──────── TEXT UNDER STUDY ────────

In step S875, information regarding that a vector type of the generated motion vector, such as a progressive vector or interlaced vector, in the current picture is stored in the result of the region type determination. Note that after all potential motion vectors are completely generated, the result of the region type determination comprises information regarding that each motion vector in the current picture is a progressive vector or an interlaced vector. This region type determination result may be utilized in subsequent motion estimations for another picture having been deduced by analogy.
In step S891, it is determined whether all potential regions in the current picture, required to be predicted, are completely processed, and, if so, ends the entire process, and otherwise, the process proceeds to step S893. In step S893, the next potential region in the current picture, prepared for prediction, is acquired as a prediction region.
As the conventional methods determining that at least one matching score is calculated by a frame block matching procedure or a field block matching procedure contingent upon information of a current picture prepared to be compressed, the disclosed methods performing such determinations contingent upon information of the reference picture may gain greater computation speed, consume less computation power and improve estimation accuracy.
Certain terms are used throughout the description and claims to refer to particular system components. As one skilled in the art will appreciate, consumer electronic equipment manufacturers may refer to a component by different names. This document does not intend to distinguish between components that differ in name but not function.
Although the invention has been described in terms of preferred embodiment, it is not limited thereto. Those skilled in this technology can make various alterations and modifications without departing from the scope and spirit of the invention. Therefore, the scope of the invention shall be defined and protected by the following claims and their equivalents.

Claims

1. A method for video data processing comprising:

providing a current picture in a sequence of pictures;

providing a reference picture utilized to predict the current picture;

acquiring a portion of the current picture as a prediction region;

repeatedly acquiring a portion of a search area in the reference picture as a search window for the prediction region until all potential portions of the search area are completely processed; and

determining that at least one matching score denoting the extent of matching between the prediction region and the search window is calculated by a frame block matching procedure or a field block matching procedure contingent upon the content of the search window.

──────── RECORDS FOR THE EXERCISE ────────

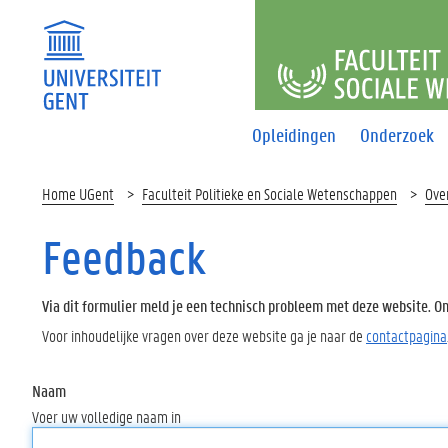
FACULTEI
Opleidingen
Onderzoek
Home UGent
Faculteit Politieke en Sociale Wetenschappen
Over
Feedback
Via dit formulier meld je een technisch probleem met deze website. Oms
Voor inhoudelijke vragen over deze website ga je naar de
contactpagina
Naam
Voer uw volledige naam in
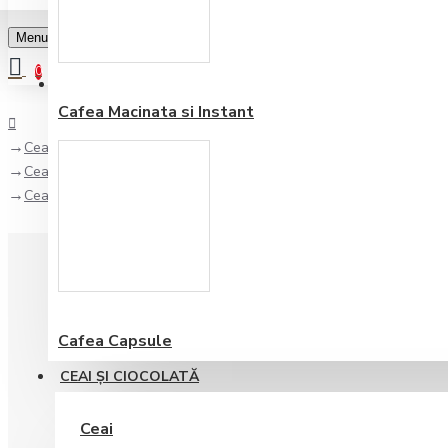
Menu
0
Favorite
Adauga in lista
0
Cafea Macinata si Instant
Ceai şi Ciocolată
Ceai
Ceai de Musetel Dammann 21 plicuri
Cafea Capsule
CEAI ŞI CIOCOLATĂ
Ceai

────────
──────── RECORDS FOR THE EXERCISE ────────

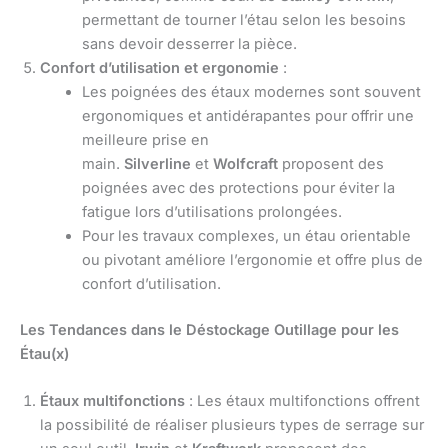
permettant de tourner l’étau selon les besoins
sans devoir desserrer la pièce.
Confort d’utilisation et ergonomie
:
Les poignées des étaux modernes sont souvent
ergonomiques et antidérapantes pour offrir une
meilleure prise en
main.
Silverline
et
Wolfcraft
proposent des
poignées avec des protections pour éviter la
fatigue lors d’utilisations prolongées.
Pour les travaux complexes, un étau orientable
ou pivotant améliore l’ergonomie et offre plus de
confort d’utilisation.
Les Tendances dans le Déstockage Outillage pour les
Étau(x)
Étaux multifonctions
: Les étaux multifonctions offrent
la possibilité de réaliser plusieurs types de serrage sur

────────

§ **WHAT YOU NEED TO DO**
1. Edit the video processing text by writing it out again, beginning at the words "As the conventional" and stopping after "but not function.", with "components" changed to "parts".
2. Collect every line of the records that holds the string "ergonomie", and treat case as significant.
The records have no connection to the text about video data processing.

§ **ANSWERS BY ITEM**
1.
As the conventional methods determining that at least one matching score is calculated by a frame block matching procedure or a field block matching procedure contingent upon information of a current picture prepared to be compressed, the disclosed methods performing such determinations contingent upon information of the reference picture may gain greater computation speed, consume less computation power and improve estimation accuracy.
Certain terms are used throughout the description and claims to refer to particular system parts. As one skilled in the art will appreciate, consumer electronic equipment manufacturers may refer to a component by different names. This document does not intend to distinguish between parts that differ in name but not function.

2.
Confort d’utilisation et ergonomie
ou pivotant améliore l’ergonomie et offre plus de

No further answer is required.